Locate each line of the material that contains "turned", then return it.

━━━

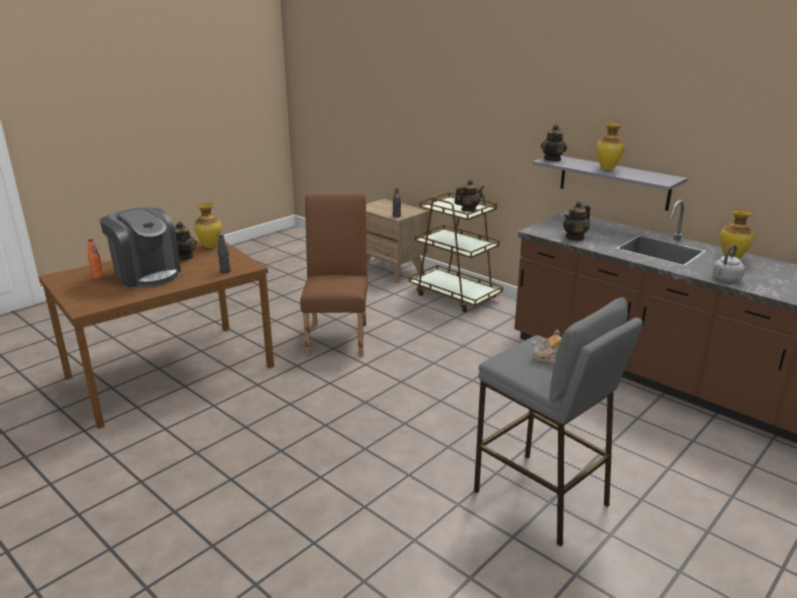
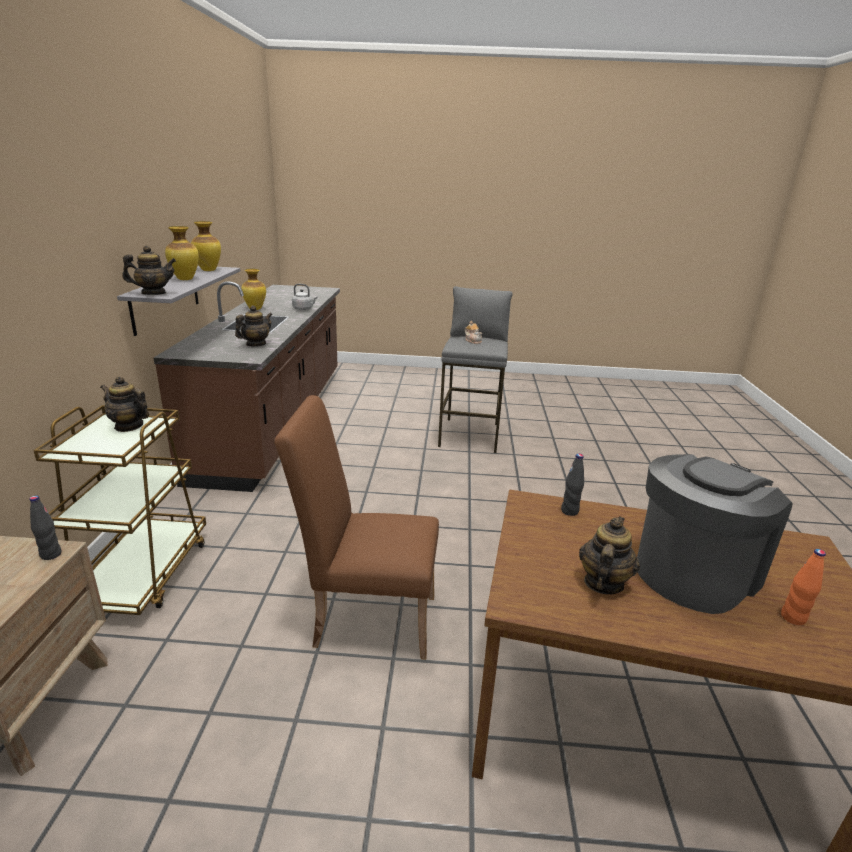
camera: 130 degrees left, 0 degrees up
(147, 274) = (694, 572): coffee machine -> coffee machine turned 45 degrees clockwise
(210, 246) = (532, 586): vase -> vase (208, 270)
(338, 336) = (366, 617): brown chair -> brown chair turned 45 degrees clockwise
(575, 237) = (255, 344): teapot -> teapot turned 60 degrees counterclockwise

━━━

-- Answer to the problem --
(147, 274) = (694, 572): coffee machine -> coffee machine turned 45 degrees clockwise
(338, 336) = (366, 617): brown chair -> brown chair turned 45 degrees clockwise
(575, 237) = (255, 344): teapot -> teapot turned 60 degrees counterclockwise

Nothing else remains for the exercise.